Scientists tagged 14 blue whales and compared their foraging to 41 previously studied whales, in the coast of California. Also, scientists found that this aquatic mammals used an acoustic technique to measure the density of the groups of krill that they eat.
“For blue whales, one of our main questions has been: ‘How do they eat efficiently to support that massive body size?’ ” asked Elliott Hazen, a NOAA ecologist and lead author of the study, as reported in a press release. “Now we know that optimizing their feeding behavior is another specialization that makes the most of the food available.”
Whales swallow as much water as they can in one take, filtering the tiny krill included in the massive sip. Observing and looking for their best shot is their best way to maintain their huge weight and size without loosing too much energy.
Before they proceed to swallow the krill, they use a technique called “bubble netting” that consists in sending a fountain of bubbles from below the krill group so they get disoriented and easier to catch.
“Lunge-feeding is a unique form of ‘ram-feeding’ that involves acceleration to high speed and the engulfment of large volumes of prey-laden water, which they filter,” Jeremy Goldbogen, a marine biologist from Stanford University and co-author on the study, noted. “But we now know they don’t take in that water indiscriminately. They have a strategy that aims to focus feeding effort on the densest, highest-quality krill patches.”
According to the Christian Science monitor, up to 2 million krill can swarm together but there are differences on their density and whales can tell. They save oxygen for the high density patches, making their ‘hunt’ effective.

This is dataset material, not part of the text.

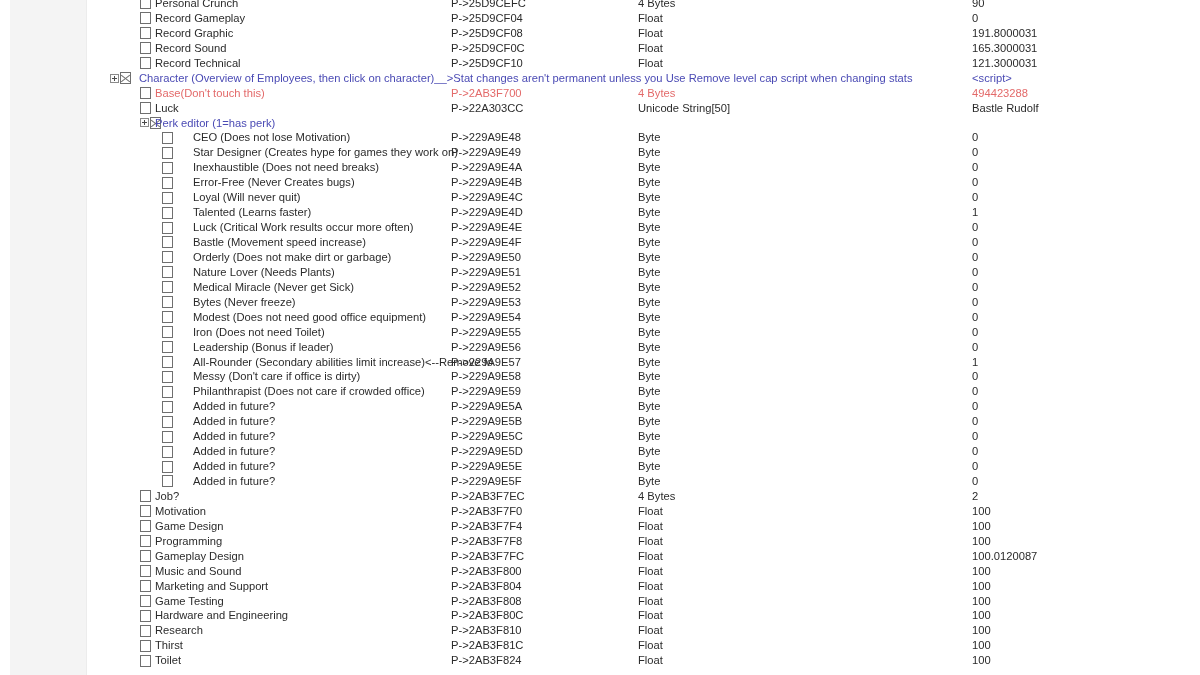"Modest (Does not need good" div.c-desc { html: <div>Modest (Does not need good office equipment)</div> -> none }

“Blue whales don’t live in a world of excess and the decisions these animals make are critical to their survival,” said Ari Friedlaender, a principal investigator with the Marine Mammal Institute at Oregon State University’s Hatfield Marine Science Center and co-author on the study, according to EurekAlert.
Researchers believe this results will make a difference at the moment of protecting this endangered species. According to the IUCN Red List, between 10,000 and 25,000 blue whales still live on the planet, representing the 5 percent that lived before the rise of whaling industry.
Although further research has to be made, scientists think that their feeding modes are related to migration patterns, according to the Christian Science Monitor.